Ein besonderes Stilmittel Kolbenheyers ist, sich in die deutsche Sprache jener Zeit hineinzufühlen, um sich so tiefer in die Gedankenwelt der Mystik hineinzudenken, ihre subtilen Regungen, Empfindungen und sensiblen Gedankengefüge auszudrücken, wozu die moderne Gegenwartssprache nicht ausreicht. Wenn der Verfasser die Personen seiner Historischen Romane in der Sprache der beginnenden Neuzeit sprechen läßt, so zeigt dies, wie tief er im Volksleben wurzelt. Freilich läßt sich auch nicht leugnen, daß die im archaischen Lutherdeutsch geschriebenen Romane dem heutigen Leser den Zugang erschweren.

Es ist unmöglich, Kolbenheyers gesamtes Oeuvre hier ins Blickfeld zu nehmen; es umfaßt philosophische Schriften, Romane, Novellen, Dramen, Lyrik. In den zwanziger und dreißiger Jahren erlebte Kolbenheyer zahlreiche hohe Ehrungen, wie 1926 den Tschechoslowakischen Staatspreis, 1937 den Goethe-Preis der Stadt Frankfurt, 1941 den Kant-Preis der Stadt Königsberg, 1943 den Grillparzer-Preis der Stadt Wien. Nach 1945: Verurteilung, Enteignung, Verbotsverfügungen, Zurückdrängung des plötzlich unerwünschten Dichters.

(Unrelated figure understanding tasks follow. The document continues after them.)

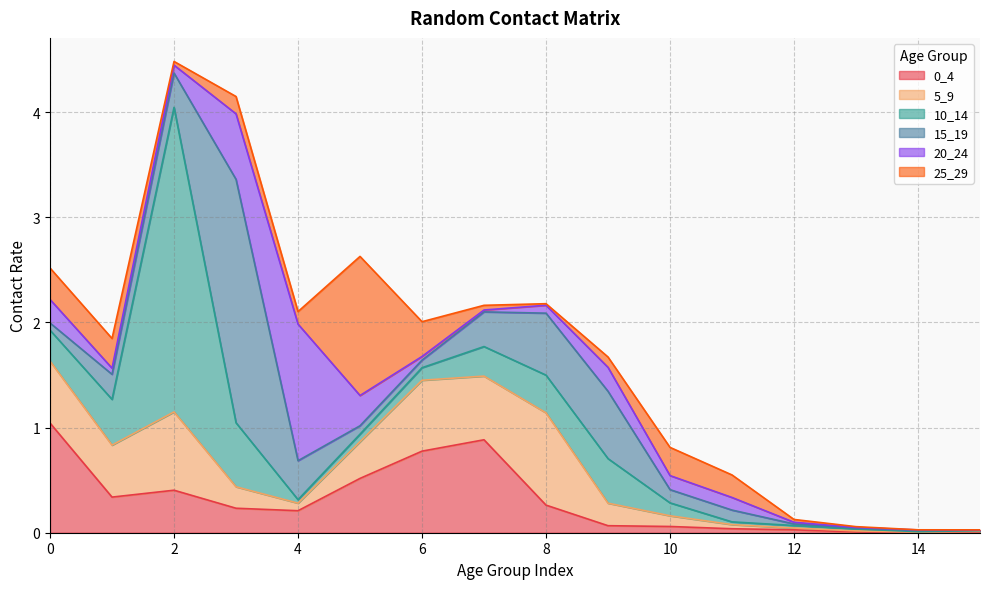

What is the sum of all 10_14 values?

5.7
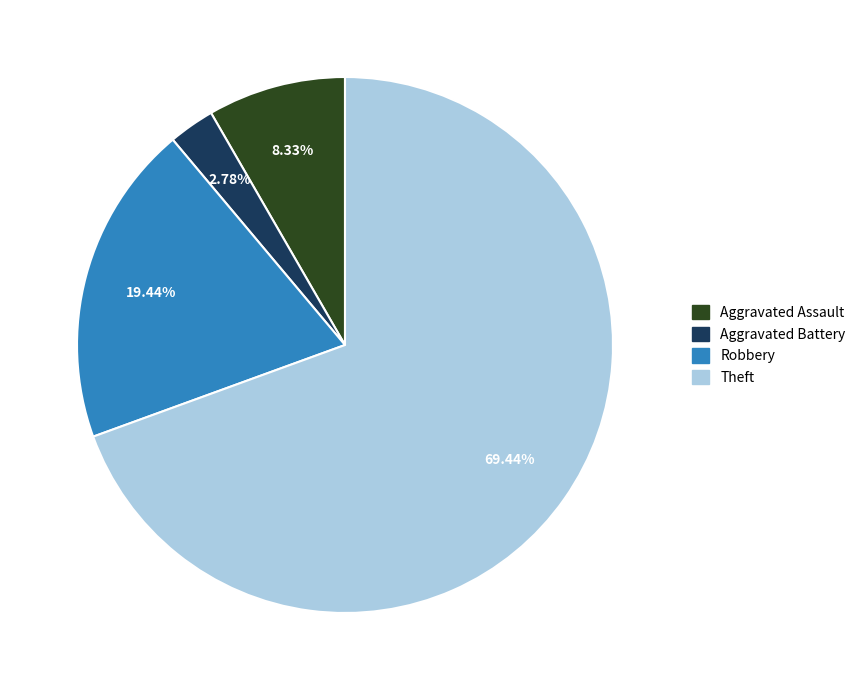

Is there any slice that represents more than half of the pie?

Yes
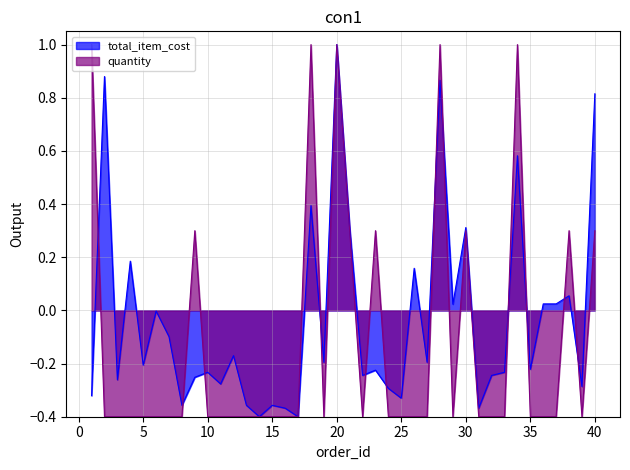

True or false: quantity and total_item_cost cross at least once.

True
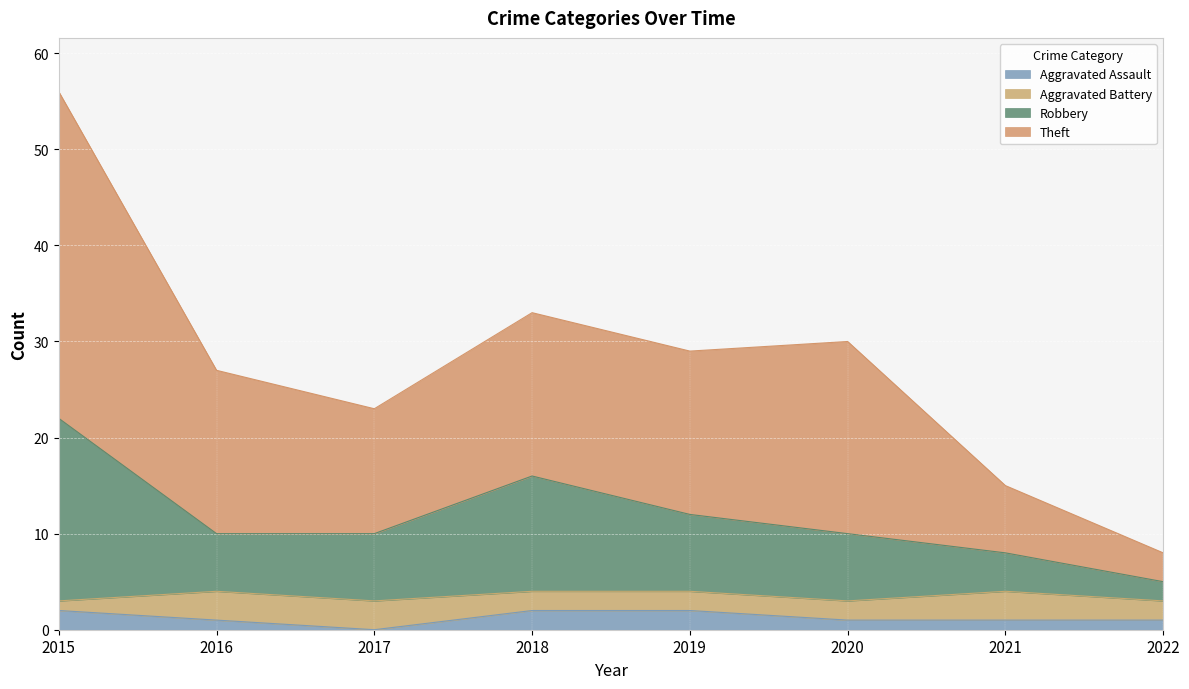

At which category is the sum across all series the highest?

2015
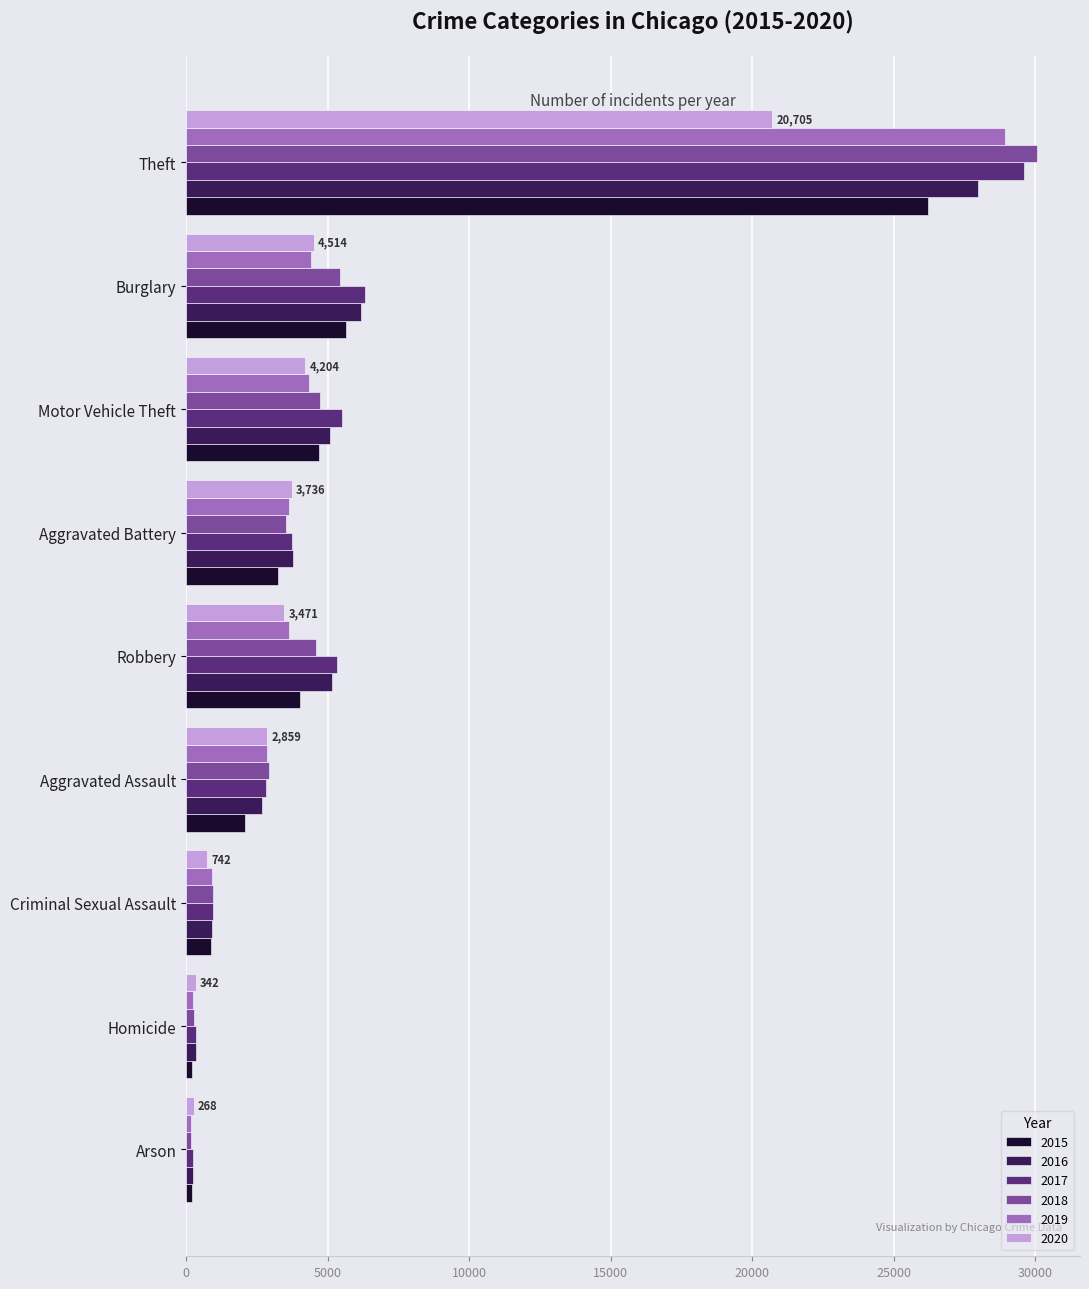

Which series has the widest spread of values?

2018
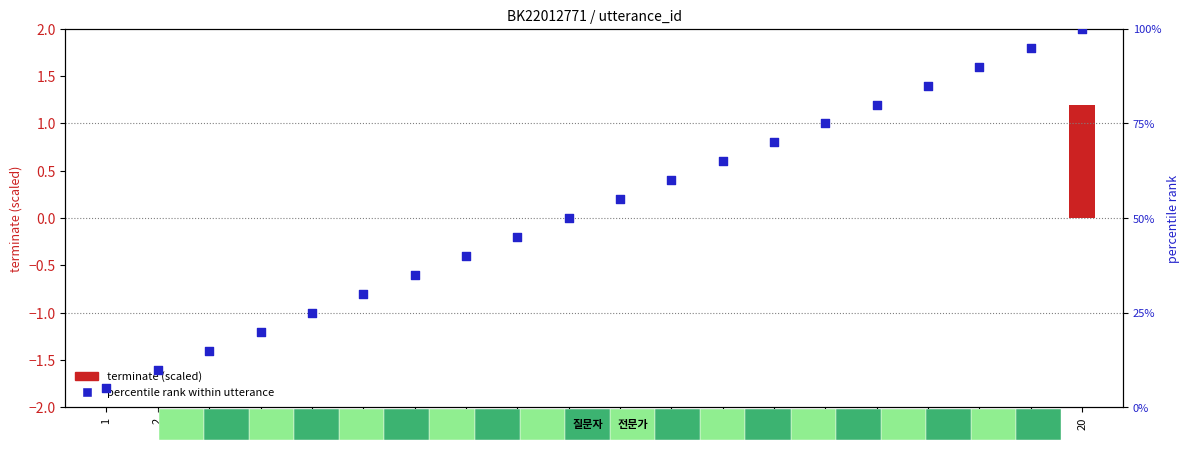

Which series has the largest Y range (max minus min)?

percentile rank within utterance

Nicht wenige Angehörige der künstlerisch publizistischen Tätigkeitsbereiche höhnten ihm hinterher, im Vollgefühl, auf der Seite der Sieger zu stehen. Die literarische Prominenz, die sich über die Bücherverbrennung der Nationalsozialisten entrüstet und mit selbstgewissem Stolz auf ihren Widerstand "gegen das Vergessen" verweist, kümmert es nicht, wenn der literarische Betrieb der BRD einen so bedeutenden Dichter wie Kolbenheyer total ausgrenzt. Einer dekadenten Spaßgesellschaft hat ein Mann wie Kolbenheyer freilich auch nichts zu sagen. Erwin Guido Kolbenheyer starb am 12. April 1962.